First of all, a map needn't be perfect in order to get you where you need to go. But Schuon implies the existence of some sort of perfect map, one that can satisfy every mental need. Every legitimate mental need, to be precise.

Really? A Bold Statement Tell me more.

Yes, there are certain keys -- AKA principles -- that allow us to not only enter this or that religion, but religion as such. Importantly, this doesn't imply that all religions are equal, any more than positing the existence of beauty means that all artistic objects are equally beautiful. Rather, it actually gives us a vertical standard with which to situate the beauty on our side of creation.

Consider the fact that certain parts of a religion are more important or fundamental than others. How do we recognize this? It must be because certain ideas are closer to the Principle that animates them. Not only are some more distant, but in another essay Schuon posits a "human margin" where the revelation shades off into a region that is more man than God.

Gosh. Wouldn't it be great if we had an objective and disinterested way to explain to a religious believer where and why he has it wrong? Is there a universal standard to which we can appeal, or are we inevitably stuck with ignorant armies clashing by night?

To be continued...

2 comments:

julie said...

Is there a universal standard to which we can appeal, or are we inevitably stuck with ignorant armies clashing by night?

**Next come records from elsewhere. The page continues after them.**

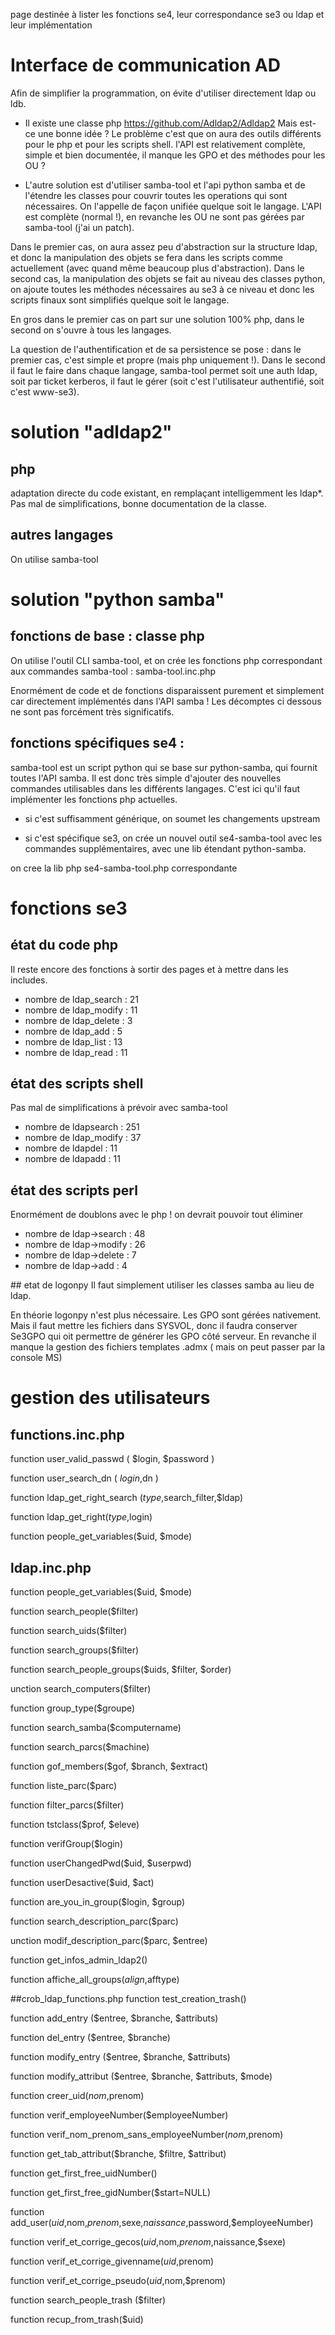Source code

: page destinée à lister les fonctions se4, leur correspondance se3 ou ldap et leur implémentation
# Interface de communication AD
Afin de simplifier la programmation, on évite d'utiliser directement ldap ou ldb. 

- Il existe une classe php https://github.com/Adldap2/Adldap2 Mais est-ce une bonne idée ? Le problème c'est que on aura des outils différents pour le php et pour les scripts shell. l'API est relativement complète, simple et bien documentée, il manque les GPO et des méthodes pour les OU ?

- L'autre solution est d'utiliser samba-tool et l'api python samba et de l'étendre les classes  pour couvrir toutes les operations qui sont nécessaires.  On l'appelle de façon unifiée quelque soit le langage. L'API est complète (normal !), en revanche les OU ne sont pas gérées par samba-tool (j'ai un patch).  

Dans le premier cas, on aura assez peu d'abstraction sur la structure ldap, et donc la manipulation des objets se fera dans les scripts comme actuellement (avec quand même beaucoup plus d'abstraction). Dans le second cas, la manipulation des objets se fait au niveau des classes python, on ajoute toutes les méthodes nécessaires au se3 à ce niveau et donc les scripts finaux sont simplifiés quelque soit le langage.  

En gros dans le premier cas on part sur une solution 100% php, dans le second on s'ouvre à tous les langages. 

La question de l'authentification et de sa persistence se pose : dans le premier cas, c'est simple et propre (mais php uniquement !). Dans le second il faut le faire dans chaque langage, samba-tool permet soit une auth ldap, soit par ticket kerberos, il faut le gérer (soit c'est l'utilisateur authentifié, soit c'est www-se3).

# solution "adldap2"
## php 
adaptation directe du code existant, en remplaçant intelligemment les ldap\*. Pas mal de simplifications, bonne documentation de la classe.
## autres langages
On utilise samba-tool
# solution "python samba"
## fonctions de base : classe php
On utilise l'outil CLI samba-tool, et on crée les fonctions php correspondant aux commandes samba-tool : samba-tool.inc.php

Enormément de code et de fonctions disparaissent purement et simplement car directement implémentés dans l'API samba ! Les décomptes ci dessous ne sont pas forcément très significatifs.

## fonctions spécifiques se4 : 

samba-tool est un script python qui se base sur python-samba, qui fournit toutes l'API samba. Il est donc très simple d'ajouter des nouvelles commandes utilisables dans les différents langages. C'est ici qu'il faut implémenter les fonctions php actuelles.

- si c'est suffisamment générique, on soumet les changements upstream

- si c'est spécifique se3, on crée un nouvel outil se4-samba-tool avec les commandes supplémentaires, avec une lib étendant python-samba. 

on cree la lib php se4-samba-tool.php correspondante

# fonctions se3

## état du code php
Il reste encore des fonctions à sortir des pages et à mettre dans les includes.

* nombre de ldap_search : 21
* nombre de ldap_modify : 11
* nombre de ldap_delete : 3
* nombre de ldap_add : 5
* nombre de ldap_list : 13
* nombre de ldap_read : 11

## état des scripts shell
Pas mal de simplifications à prévoir avec samba-tool

* nombre de ldapsearch : 251
* nombre de ldap_modify : 37
* nombre de ldapdel : 11
* nombre de ldapadd : 11

## état des scripts perl
Enormément de doublons avec le php ! on devrait pouvoir tout éliminer

* nombre de ldap->search : 48
* nombre de ldap->modify : 26
* nombre de ldap->delete : 7
* nombre de ldap->add : 4

## etat de logonpy
Il faut simplement utiliser les classes samba au lieu de ldap. 

En théorie logonpy n'est plus nécessaire. Les GPO sont gérées nativement. Mais il faut mettre les fichiers dans SYSVOL, donc il faudra conserver Se3GPO qui oit permettre de générer les GPO côté serveur. En revanche il manque la gestion des fichiers templates .admx ( mais on peut passer par la console MS)

# gestion des utilisateurs

## functions.inc.php
function user_valid_passwd ( $login, $password )

function user_search_dn ( $login ,$dn ) 

function ldap_get_right_search ($type,$search_filter,$ldap)

function ldap_get_right($type,$login)

function people_get_variables($uid, $mode)

## ldap.inc.php
function people_get_variables($uid, $mode)

function search_people($filter)

function search_uids($filter)

function search_groups($filter)

function search_people_groups($uids, $filter, $order)

unction search_computers($filter)

function group_type($groupe)

function search_samba($computername)

function search_parcs($machine)

function gof_members($gof, $branch, $extract)

function liste_parc($parc)

function filter_parcs($filter)

function tstclass($prof, $eleve)

function verifGroup($login)

function userChangedPwd($uid, $userpwd)

function userDesactive($uid, $act)

function are_you_in_group($login, $group)

function search_description_parc($parc)

unction modif_description_parc($parc, $entree)

function get_infos_admin_ldap2()

function affiche_all_groups($align,$afftype)

##crob_ldap_functions.php
function test_creation_trash()

function add_entry ($entree, $branche, $attributs)

function del_entry ($entree, $branche)

function modify_entry ($entree, $branche, $attributs)

function modify_attribut ($entree, $branche, $attributs, $mode)

function creer_uid($nom,$prenom)

function verif_employeeNumber($employeeNumber)

function verif_nom_prenom_sans_employeeNumber($nom,$prenom)

function get_tab_attribut($branche, $filtre, $attribut)

function get_first_free_uidNumber()

function get_first_free_gidNumber($start=NULL)

function add_user($uid,$nom,$prenom,$sexe,$naissance,$password,$employeeNumber)

function verif_et_corrige_gecos($uid,$nom,$prenom,$naissance,$sexe)

function verif_et_corrige_givenname($uid,$prenom)

function verif_et_corrige_pseudo($uid,$nom,$prenom)

function search_people_trash ($filter)

function recup_from_trash($uid)















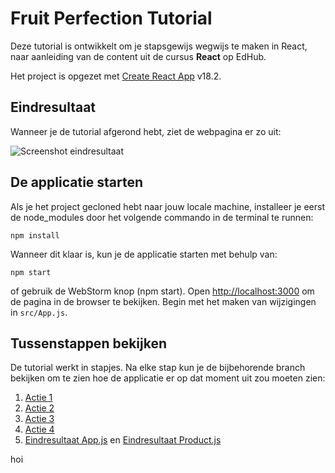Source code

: # Fruit Perfection Tutorial

Deze tutorial is ontwikkelt om je stapsgewijs wegwijs te maken in React,
naar aanleiding van de content uit de cursus **React** op EdHub.

Het project is opgezet met [Create React App](https://github.com/facebook/create-react-app) v18.2.

## Eindresultaat
Wanneer je de tutorial afgerond hebt, ziet de webpagina er zo uit:

![Screenshot eindresultaat](src/assets/screenshot-eindresultaat.png)

## De applicatie starten
Als je het project gecloned hebt naar jouw locale machine, installeer je eerst de node_modules
door het volgende commando in de terminal te runnen:

`npm install`

Wanneer dit klaar is, kun je de applicatie starten met behulp van:

`npm start`

of gebruik de WebStorm knop (npm start). Open [http://localhost:3000](http://localhost:3000) om
de pagina in de browser te bekijken. Begin met het maken van wijzigingen in `src/App.js`.

## Tussenstappen bekijken
De tutorial werkt in stapjes. Na elke stap kun je de bijbehorende branch bekijken om te zien hoe de
applicatie er op dat moment uit zou moeten zien:
1. [Actie 1](https://github.com/hogeschoolnovi/frontend-react-fruit-perfection/blob/stap-1/src/App.js)
2. [Actie 2](https://github.com/hogeschoolnovi/frontend-react-fruit-perfection/tree/stap-2/src/App.js)
3. [Actie 3](https://github.com/hogeschoolnovi/frontend-react-fruit-perfection/tree/stap-3/src/App.js)
4. [Actie 4](https://github.com/hogeschoolnovi/frontend-react-fruit-perfection/tree/stap-4/src/App.js)
5. [Eindresultaat App.js](https://github.com/hogeschoolnovi/frontend-react-fruit-perfection/blob/stap-5/src/App.js) en [Eindresultaat Product.js](https://github.com/hogeschoolnovi/frontend-react-fruit-perfection/blob/stap-5/src/components/Product.js)

hoi
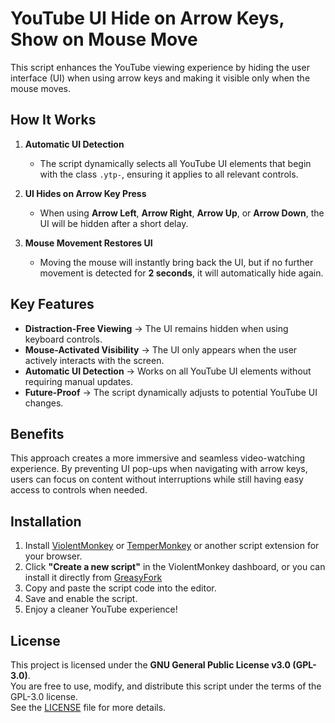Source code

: # YouTube UI Hide on Arrow Keys, Show on Mouse Move  

This script enhances the YouTube viewing experience by hiding the user interface (UI) when using arrow keys and making it visible only when the mouse moves.  

## How It Works  

1. **Automatic UI Detection**  
   - The script dynamically selects all YouTube UI elements that begin with the class `.ytp-`, ensuring it applies to all relevant controls.  

2. **UI Hides on Arrow Key Press**  
   - When using **Arrow Left**, **Arrow Right**, **Arrow Up**, or **Arrow Down**, the UI will be hidden after a short delay.  

3. **Mouse Movement Restores UI**  
   - Moving the mouse will instantly bring back the UI, but if no further movement is detected for **2 seconds**, it will automatically hide again.  

## Key Features  

- **Distraction-Free Viewing** → The UI remains hidden when using keyboard controls.  
- **Mouse-Activated Visibility** → The UI only appears when the user actively interacts with the screen.  
- **Automatic UI Detection** → Works on all YouTube UI elements without requiring manual updates.  
- **Future-Proof** → The script dynamically adjusts to potential YouTube UI changes.  

## Benefits  

This approach creates a more immersive and seamless video-watching experience. By preventing UI pop-ups when navigating with arrow keys, users can focus on content without interruptions while still having easy access to controls when needed.  

## Installation  

1. Install [ViolentMonkey](https://violentmonkey.github.io/get-it/) or [TemperMonkey](https://www.tampermonkey.net) or another script extension for your browser.  
2. Click **"Create a new script"** in the ViolentMonkey dashboard, or you can install it directly from [GreasyFork](https://greasyfork.org/en/scripts/526981-youtube-hide-ui-on-arrow-keys-show-on-mouse-move)
3. Copy and paste the script code into the editor.  
4. Save and enable the script.  
5. Enjoy a cleaner YouTube experience!  

## License  

This project is licensed under the **GNU General Public License v3.0 (GPL-3.0)**.  
You are free to use, modify, and distribute this script under the terms of the GPL-3.0 license.  
See the [LICENSE](https://www.gnu.org/licenses/gpl-3.0.en.html) file for more details.  

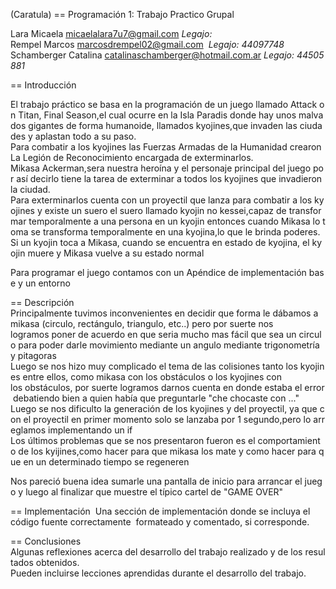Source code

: (Caratula)
== Programación 1: Trabajo Practico Grupal 

Lara Micaela <micaelalara7u7@gmail.com> *Legajo:*
Rempel Marcos <marcosdrempel02@gmail.com>  *Legajo: 44097748*
Schamberger Catalina <catalinaschamberger@hotmail.com.ar> *Legajo: 44505881*

== Introducción 

El trabajo práctico se basa en la programación de un juego llamado Attack on Titan, Final Season,el cual ocurre en la Isla Paradis donde hay unos malvados gigantes de forma humanoide, llamados kyojines,que invaden las ciudades y aplastan todo a su paso.
Para combatir a los kyojines las Fuerzas Armadas de la Humanidad crearon La Legión de Reconocimiento encargada de exterminarlos.
Mikasa Ackerman,sera nuestra heroína y el personaje principal del juego por así decirlo tiene la tarea de exterminar a todos los kyojines que invadieron la ciudad.
Para exterminarlos cuenta con un proyectil que lanza para combatir a los kyojines y existe un suero el suero llamado kyojin no kessei,capaz de transformar temporalmente a una persona en un kyojin entonces cuando Mikasa lo toma se transforma temporalmente en una kyojina,lo que le brinda poderes. Si un kyojin toca a Mikasa, cuando se encuentra en estado de kyojina, el kyojin muere y Mikasa vuelve a su estado normal

Para programar el juego contamos con un Apéndice de implementación base y un entorno

== Descripción 
Principalmente tuvimos inconvenientes en decidir que forma le dábamos a mikasa (circulo, rectángulo, triangulo, etc..) pero por suerte nos
logramos poner de acuerdo en que seria mucho mas fácil que sea un circulo para poder darle movimiento mediante un angulo mediante trigonometría 
y pitagoras 
Luego se nos hizo muy complicado el tema de las colisiones tanto los kyojines entre ellos, como mikasa con los obstáculos o los kyojines con
los obstáculos, por suerte logramos darnos cuenta en donde estaba el error debatiendo bien a quien había que preguntarle "che chocaste
con ..." 
Luego se nos dificulto la generación de los kyojines y del proyectil, ya que con el proyectil en primer momento solo se lanzaba por 1 segundo,pero lo arreglamos implementando un if  
Los últimos problemas que se nos presentaron fueron es el comportamiento de los kyijines,como hacer para que mikasa los mate y como hacer para que en un determinado tiempo se regeneren 

Nos pareció buena idea sumarle una pantalla de inicio para arrancar el juego y luego al finalizar que muestre el típico cartel de "GAME OVER"

== Implementación 
Una sección de implementación donde se incluya el código fuente correctamente 
formateado y comentado, si corresponde.

== Conclusiones 
Algunas reflexiones acerca del desarrollo del trabajo realizado y de los resultados obtenidos.
Pueden incluirse lecciones aprendidas durante el desarrollo del trabajo.



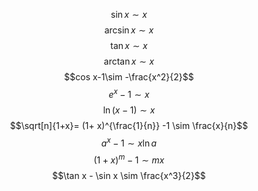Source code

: $$\sin x\sim x$$
$$\arcsin x \sim x$$
$$\tan x\sim x$$
$$\arctan x \sim x$$
$$cos x-1\sim -\frac{x^2}{2}$$
$$e^x -1 \sim x$$
$$\ln (x-1) \sim x$$
$$\sqrt[n]{1+x}= (1+ x)^{\frac{1}{n}} -1 \sim \frac{x}{n}$$
$$a^x -1 \sim  x\ln a$$
$$(1+ x)^m  -1\sim mx$$
$$\tan x - \sin x \sim \frac{x^3}{2}$$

We were discussing today some of the bones of contention between Catholics and Protestants. Oy, vey! So many of them seem like things we shouldn't even find worth arguing about - say, focusing on either the Crucifixion or the Resurrection to the exclusion of the other, as if the two are separable. Like trying to argue that a coin should only have one side.

Unknown said...

Rumi rumination makes it easy for me to understand the rumination of Schuon and those who want to walk in the steps of Schuon. There is only one religion but different interpretations. Scriptures do not speak but humans speak through them. Scriptures contain pointers to stir the faculties built in the humans,specially imagination and memory, to find their way to what is behind the appearances the esoteric. God makes us laugh and cry but he does not laugh or cry. It is a movement from the prison of scholastic knowledge to the revelatory knowledge that is ignited by a process of dialogue between the divine and the human soul where the soul is compensated for its strife to open up to his grace. Once the door is opened the soul will find as schuon said all the answers to the unsettling questions. God oppresses nobody but alas people oppress themselves through misplacing their intention and attention. It is a world moving fast toward clarity of the real road to him.